Do you want to liaise with schools?

We started collaborating with the Bronx’s Ghetto Film School. We’re reaching out to another school. Rather than starting from scratch building a new program, programs have been started by people who are much better and more knowledgeable about film education and a lot of great ones are in place. We thought that along with our mission we could offer support. Richard Peña [who ends 23 years as the Society’s program director at the conclusion of 2012’s 50th NYFF] is going to head our new educational initiative.

During NYFF this year, we introduced new programs for younger audiences, including a restoration of Charlie Chaplin’s The Gold Rush with the New York Philharmonic live, performing Timothy Brock’s adaptation of Chaplin’s 1942 sound version. Even if you’d seen that film a dozen times, viewing it on a big screen in Alice Tully Hall was stunning, and several hundred kids were laughing, practically falling out of their chairs. We’re really talking about developing visual literacy, especially for silent and foreign films because audiences are now resistant to subtitles. We partnered with Gkids, which produced the Children’s International Film Festival here. They insisted we show a subtitled film, and we found younger audiences surrender to the film image, even not understanding every detail.

Can we talk about the differences between New York and Los Angeles?

What I love about Los Angeles is everybody loves movies—from the dry cleaning person to the gas station attendant. Everybody dreams and wishes they were working in the industry. It’s a city of dreamers, so everybody is open to the possibility of something unimaginable happening to them. I love that energy.

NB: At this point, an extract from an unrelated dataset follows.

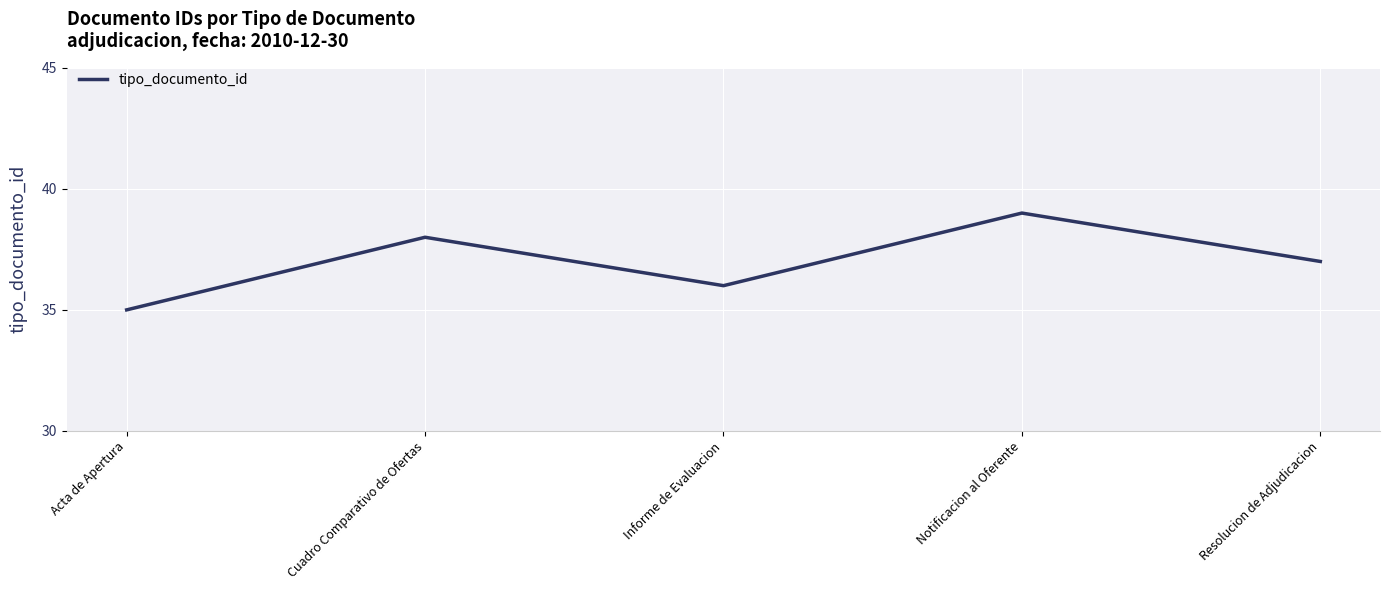

Reading left to right, what are all the values shown in this chart?

35	38	36	39	37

New York embraces international cinema, and for what we do there is no other town, except maybe Paris, another city of film watchers and lovers. Everybody here doesn’t want to work in the industry, but they love watching movies. They love the performing arts; they embrace them and are extremely knowledgeable. New Yorkers want to be the first to know about something and embrace it. There is no other place in the U.S. quite like New York for art cinema, for showing the most obscure works and introducing brand new talent.